INFORMATION SHOWN:
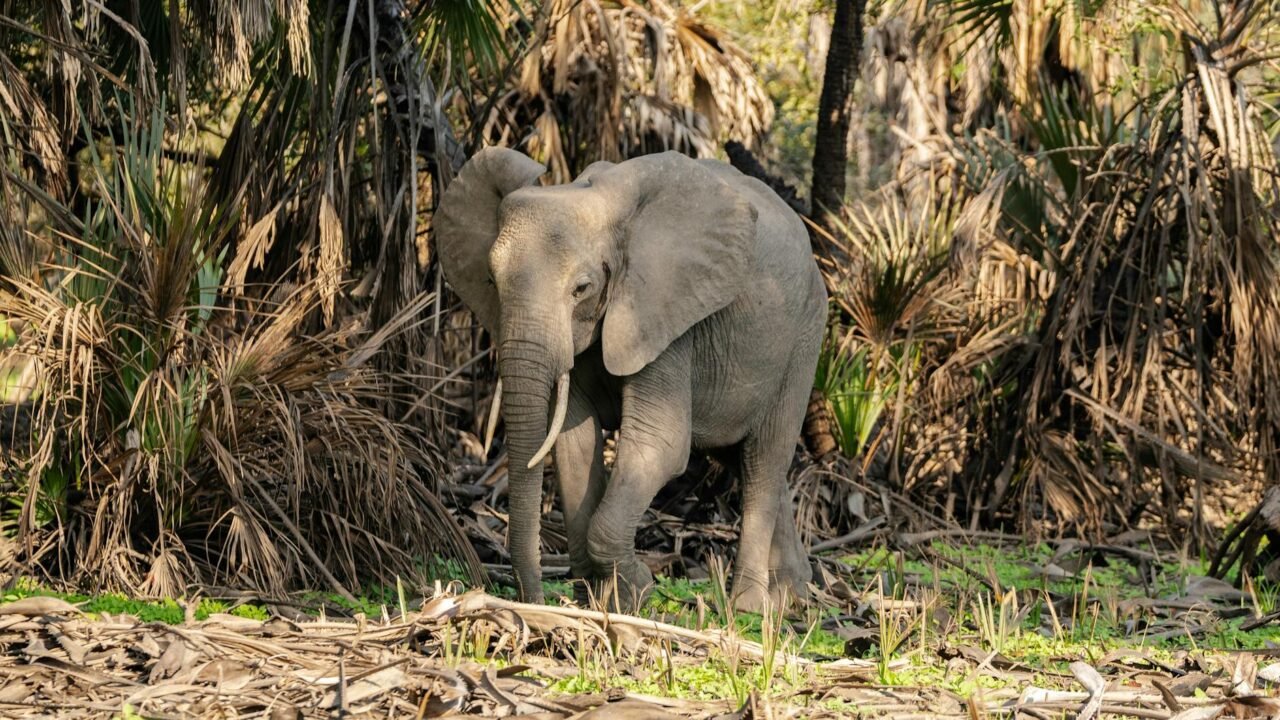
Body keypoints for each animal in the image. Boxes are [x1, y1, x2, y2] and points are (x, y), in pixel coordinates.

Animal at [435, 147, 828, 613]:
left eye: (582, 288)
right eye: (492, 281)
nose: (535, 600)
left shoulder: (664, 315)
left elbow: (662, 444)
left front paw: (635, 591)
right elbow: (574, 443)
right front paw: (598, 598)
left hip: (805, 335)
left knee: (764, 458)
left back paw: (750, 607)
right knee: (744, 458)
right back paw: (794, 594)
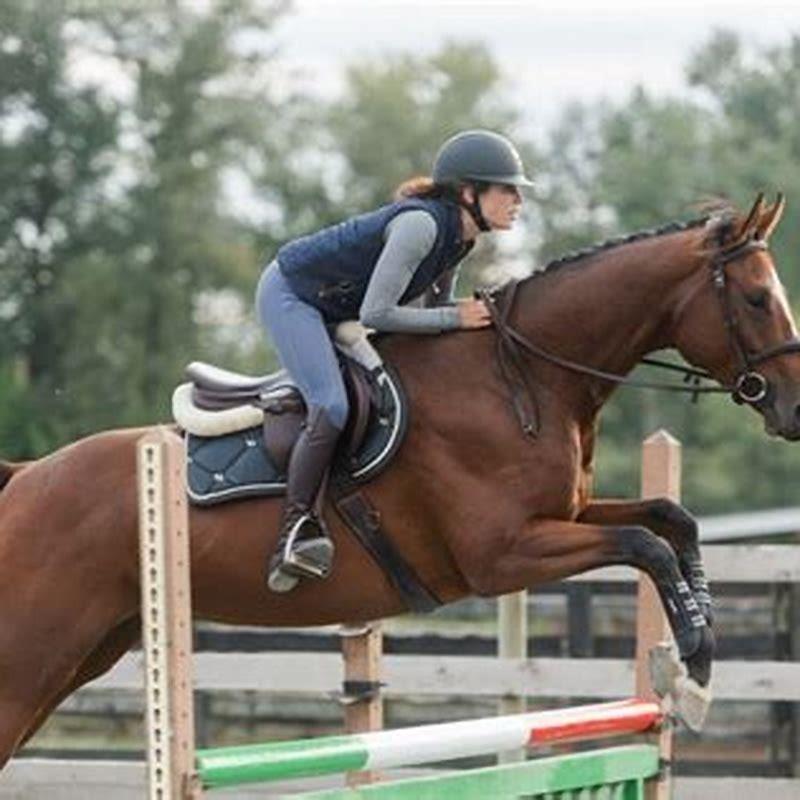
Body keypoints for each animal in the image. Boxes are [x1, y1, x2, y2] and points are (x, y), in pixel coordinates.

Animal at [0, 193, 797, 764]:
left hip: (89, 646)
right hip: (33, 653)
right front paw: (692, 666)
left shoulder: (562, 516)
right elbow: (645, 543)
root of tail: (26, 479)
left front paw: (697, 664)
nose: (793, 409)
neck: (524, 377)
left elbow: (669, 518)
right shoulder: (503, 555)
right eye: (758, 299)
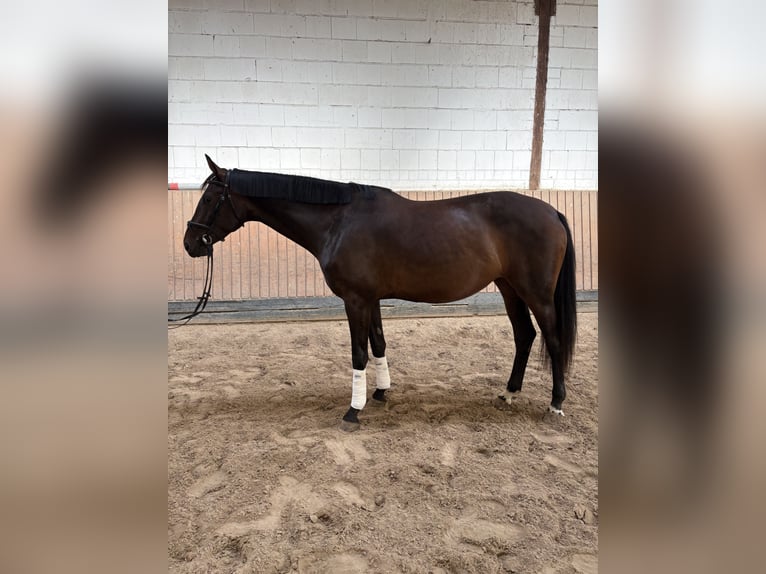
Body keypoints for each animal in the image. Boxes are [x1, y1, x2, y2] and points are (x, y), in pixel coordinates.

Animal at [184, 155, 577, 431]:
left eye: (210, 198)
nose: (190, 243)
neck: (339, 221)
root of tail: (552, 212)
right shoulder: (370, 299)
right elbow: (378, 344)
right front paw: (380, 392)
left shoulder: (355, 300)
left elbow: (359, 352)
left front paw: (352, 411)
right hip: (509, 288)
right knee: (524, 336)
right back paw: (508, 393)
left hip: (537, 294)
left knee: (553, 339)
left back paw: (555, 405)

==

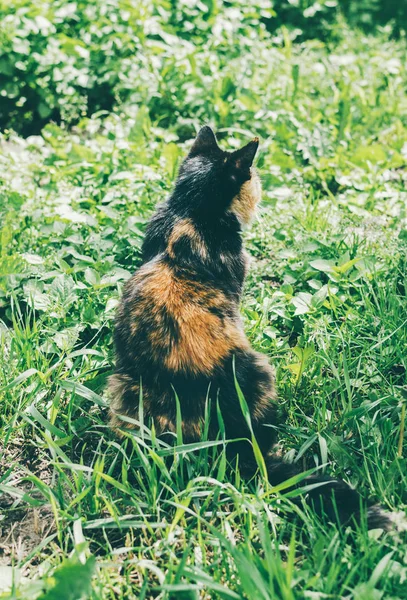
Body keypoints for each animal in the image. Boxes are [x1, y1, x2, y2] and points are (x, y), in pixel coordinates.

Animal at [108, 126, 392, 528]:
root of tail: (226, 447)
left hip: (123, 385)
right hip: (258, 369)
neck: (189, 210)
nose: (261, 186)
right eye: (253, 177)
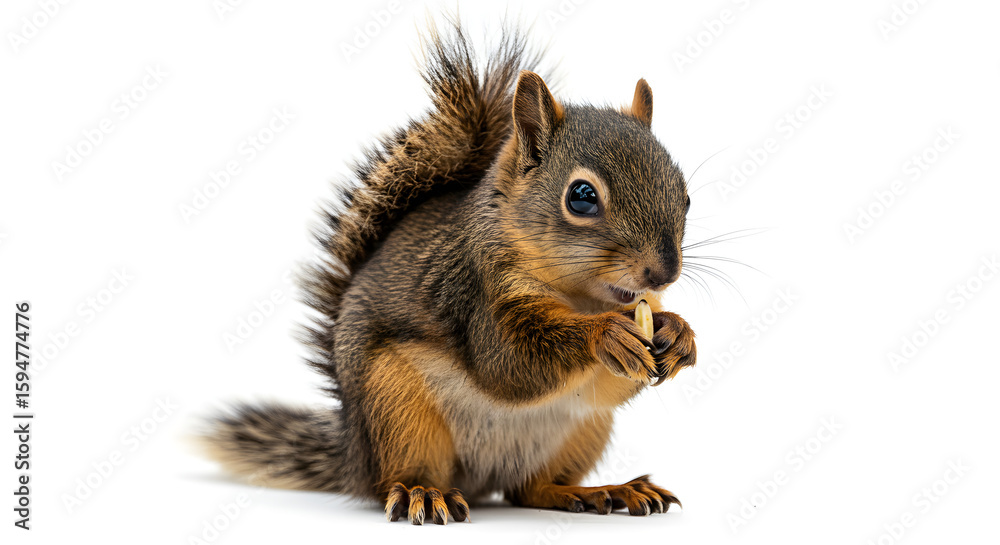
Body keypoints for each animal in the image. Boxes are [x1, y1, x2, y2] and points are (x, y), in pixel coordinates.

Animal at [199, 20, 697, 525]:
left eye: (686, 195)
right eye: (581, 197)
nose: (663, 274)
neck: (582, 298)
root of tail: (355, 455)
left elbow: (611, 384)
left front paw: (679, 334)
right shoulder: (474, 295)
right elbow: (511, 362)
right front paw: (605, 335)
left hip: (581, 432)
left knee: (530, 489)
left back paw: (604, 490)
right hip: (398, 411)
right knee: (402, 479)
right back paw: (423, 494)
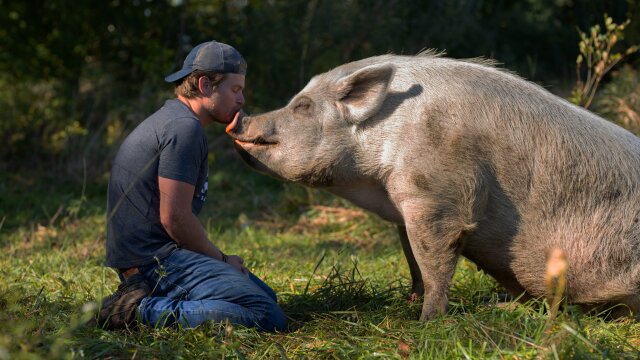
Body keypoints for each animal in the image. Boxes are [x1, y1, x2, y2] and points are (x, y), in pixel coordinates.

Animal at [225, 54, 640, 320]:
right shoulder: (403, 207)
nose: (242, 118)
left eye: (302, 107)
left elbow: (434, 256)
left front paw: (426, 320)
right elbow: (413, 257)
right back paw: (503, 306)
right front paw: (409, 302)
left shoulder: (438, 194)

WHAT TO PRODUCE:
Your reply should be one number: how many lines in the listing hold the word "shoulder".

ANSWER BOX:
8